Eine konfuse Geschichte, die die Erwartungen nicht erfüllen kann
Der Tag, als wir begannen, die Wahrheit zu sagenKlappentext
„Das Leben ist nichts für Feiglinge...
… denken sich die drei Freunde Dusk, Neil und Normandy, zu Beginn des 11. Schuljahres und starten ein gewagtes Experiment: Einmal jede Woche wird abwechselnd ...
Klappentext
„Das Leben ist nichts für Feiglinge...
… denken sich die drei Freunde Dusk, Neil und Normandy, zu Beginn des 11. Schuljahres und starten ein gewagtes Experiment: Einmal jede Woche wird abwechselnd einer der drei einem Menschen aus ihrer Schule eine Frage stellen, die bisher keiner auszusprechen wagte, obwohl alle nach der Antwort lechzen.

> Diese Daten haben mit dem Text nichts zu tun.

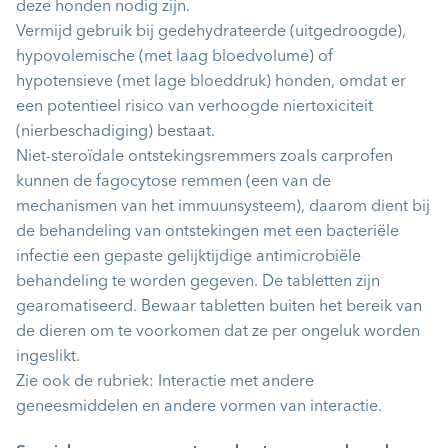
deze honden nodig zijn.
Vermijd gebruik bij gedehydrateerde (uitgedroogde),
hypovolemische (met laag bloedvolume) of
hypotensieve (met lage bloeddruk) honden, omdat er
een potentieel risico van verhoogde niertoxiciteit
(nierbeschadiging) bestaat.
Niet-steroïdale ontstekingsremmers zoals carprofen
kunnen de fagocytose remmen (een van de
mechanismen van het immuunsysteem), daarom dient bij
de behandeling van ontstekingen met een bacteriële
infectie een gepaste gelijktijdige antimicrobiële
behandeling te worden gegeven. De tabletten zijn
gearomatiseerd. Bewaar tabletten buiten het bereik van
de dieren om te voorkomen dat ze per ongeluk worden
ingeslikt.
Zie ook de rubriek: Interactie met andere
geneesmiddelen en andere vormen van interactie.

Hasst die ewig grantige Sekretärin wirklich alle Schüler, ist der schöne Tyler jetzt schwul oder nicht, nimmt der Freak aus der 12. Drogen und hat die Coole aus dem Langlaufteam mit einem ihrer beiden Teamkollegen was oder gar mit beiden? Was die drei besten Freunde allerdings damit lostreten, hätten sie nie geahnt. Ein kluges Buch über Freundschaft, Liebe und die Frage, was wir mit uns und unserem Leben anfangen und, was das eigentlich alles zu bedeuten hat.“
Gestaltung
Das Cover gefällt mir sehr gut. Ich mag die bunten Farben, sie sind schön aufeinander abgestimmt, auch wenn ich keinen direkten Bezug zwischen den Rauten und dem Inhalt der Geschichte ziehen kann. Besonders schön finde ich allerdings, dass der Titel auf kleinen weißen „Kästchen“ geschrieben ist, die aussehen wie Papierschnipsel. Diese Papierschnipseloptik zieht sich auch durch das Buch, denn jede Kapitelüberschrift ist auf einem solchen niedergeschrieben. Besonders toll ist auch, dass das Cover mit Glanzlack gedruckt wurde, während diese Papierschnipsel sich rau anfühlen. Das nenne ich doch mal eine optische Besonderheit!
Meine Meinung
Nachdem ich „Der Tag, als wir begannen, die Wahrheit zu sagen“ beendet hatte, musste ich erst einmal meine Gedanken sammeln. Das, was mir definitiv in den unterschiedlichsten Varianten durch den Kopf ging, war die Frage „Was war das denn?“. Ein Buch, das so seltsam war wie dieses, habe ich lange nicht mehr gelesen. Aber beginnen wir zunächst einmal ganz von vorne.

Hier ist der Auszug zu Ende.